▸ YOUR OBJECTIVE
Give back an exact copy of the lines in the records below, from the line that has "Table 4. Compositions" through the line that has "Figure 11: Change", and nothing besides.

▸ GIVEN DATA
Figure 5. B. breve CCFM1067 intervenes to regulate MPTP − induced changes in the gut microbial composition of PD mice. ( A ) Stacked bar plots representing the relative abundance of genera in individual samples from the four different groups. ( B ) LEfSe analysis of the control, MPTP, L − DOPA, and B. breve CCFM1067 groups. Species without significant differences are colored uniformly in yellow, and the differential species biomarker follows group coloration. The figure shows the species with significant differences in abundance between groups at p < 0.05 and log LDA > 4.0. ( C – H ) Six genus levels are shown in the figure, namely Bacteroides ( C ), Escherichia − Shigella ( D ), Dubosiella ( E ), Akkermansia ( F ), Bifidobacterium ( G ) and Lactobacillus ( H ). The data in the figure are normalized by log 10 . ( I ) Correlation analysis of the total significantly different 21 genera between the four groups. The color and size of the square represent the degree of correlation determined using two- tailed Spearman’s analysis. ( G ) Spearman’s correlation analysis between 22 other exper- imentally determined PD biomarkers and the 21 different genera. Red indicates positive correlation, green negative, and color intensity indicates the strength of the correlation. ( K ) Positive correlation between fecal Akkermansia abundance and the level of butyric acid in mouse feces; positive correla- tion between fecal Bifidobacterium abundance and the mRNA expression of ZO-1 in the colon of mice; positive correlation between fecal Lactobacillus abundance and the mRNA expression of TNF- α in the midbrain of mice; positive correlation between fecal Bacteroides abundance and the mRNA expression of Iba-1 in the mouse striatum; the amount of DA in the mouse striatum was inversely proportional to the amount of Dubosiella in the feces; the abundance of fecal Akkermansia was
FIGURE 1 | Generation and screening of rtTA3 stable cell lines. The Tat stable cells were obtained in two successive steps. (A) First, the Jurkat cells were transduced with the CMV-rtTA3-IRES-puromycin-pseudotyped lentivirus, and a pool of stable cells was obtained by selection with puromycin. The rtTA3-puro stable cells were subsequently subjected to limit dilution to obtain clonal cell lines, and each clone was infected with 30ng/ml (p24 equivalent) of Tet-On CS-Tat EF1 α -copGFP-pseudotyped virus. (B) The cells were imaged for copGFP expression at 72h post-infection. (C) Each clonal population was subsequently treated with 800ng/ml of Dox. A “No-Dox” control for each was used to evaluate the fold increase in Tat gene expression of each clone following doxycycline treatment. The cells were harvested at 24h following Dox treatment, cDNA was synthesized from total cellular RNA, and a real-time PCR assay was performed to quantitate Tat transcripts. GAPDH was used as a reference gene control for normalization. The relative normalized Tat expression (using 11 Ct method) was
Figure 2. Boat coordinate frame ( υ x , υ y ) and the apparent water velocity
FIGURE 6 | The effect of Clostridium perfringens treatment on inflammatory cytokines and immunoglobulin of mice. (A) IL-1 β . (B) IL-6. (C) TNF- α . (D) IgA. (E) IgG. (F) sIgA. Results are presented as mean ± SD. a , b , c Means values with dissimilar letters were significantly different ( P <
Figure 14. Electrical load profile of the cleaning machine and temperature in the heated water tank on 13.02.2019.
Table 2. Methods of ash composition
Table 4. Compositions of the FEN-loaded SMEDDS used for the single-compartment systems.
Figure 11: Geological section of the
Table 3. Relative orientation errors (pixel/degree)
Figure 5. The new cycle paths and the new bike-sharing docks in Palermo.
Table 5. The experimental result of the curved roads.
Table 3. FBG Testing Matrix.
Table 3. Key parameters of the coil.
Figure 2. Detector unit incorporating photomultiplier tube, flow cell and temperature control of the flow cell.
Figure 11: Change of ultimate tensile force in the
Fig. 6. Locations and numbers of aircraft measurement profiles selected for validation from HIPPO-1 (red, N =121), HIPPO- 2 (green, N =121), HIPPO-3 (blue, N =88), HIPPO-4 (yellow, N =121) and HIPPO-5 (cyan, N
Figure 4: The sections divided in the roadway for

▸ RESULT OF THIS TASK
Table 4. Compositions of the FEN-loaded SMEDDS used for the single-compartment systems.
Figure 11: Geological section of the
Table 3. Relative orientation errors (pixel/degree)
Figure 5. The new cycle paths and the new bike-sharing docks in Palermo.
Table 5. The experimental result of the curved roads.
Table 3. FBG Testing Matrix.
Table 3. Key parameters of the coil.
Figure 2. Detector unit incorporating photomultiplier tube, flow cell and temperature control of the flow cell.
Figure 11: Change of ultimate tensile force in the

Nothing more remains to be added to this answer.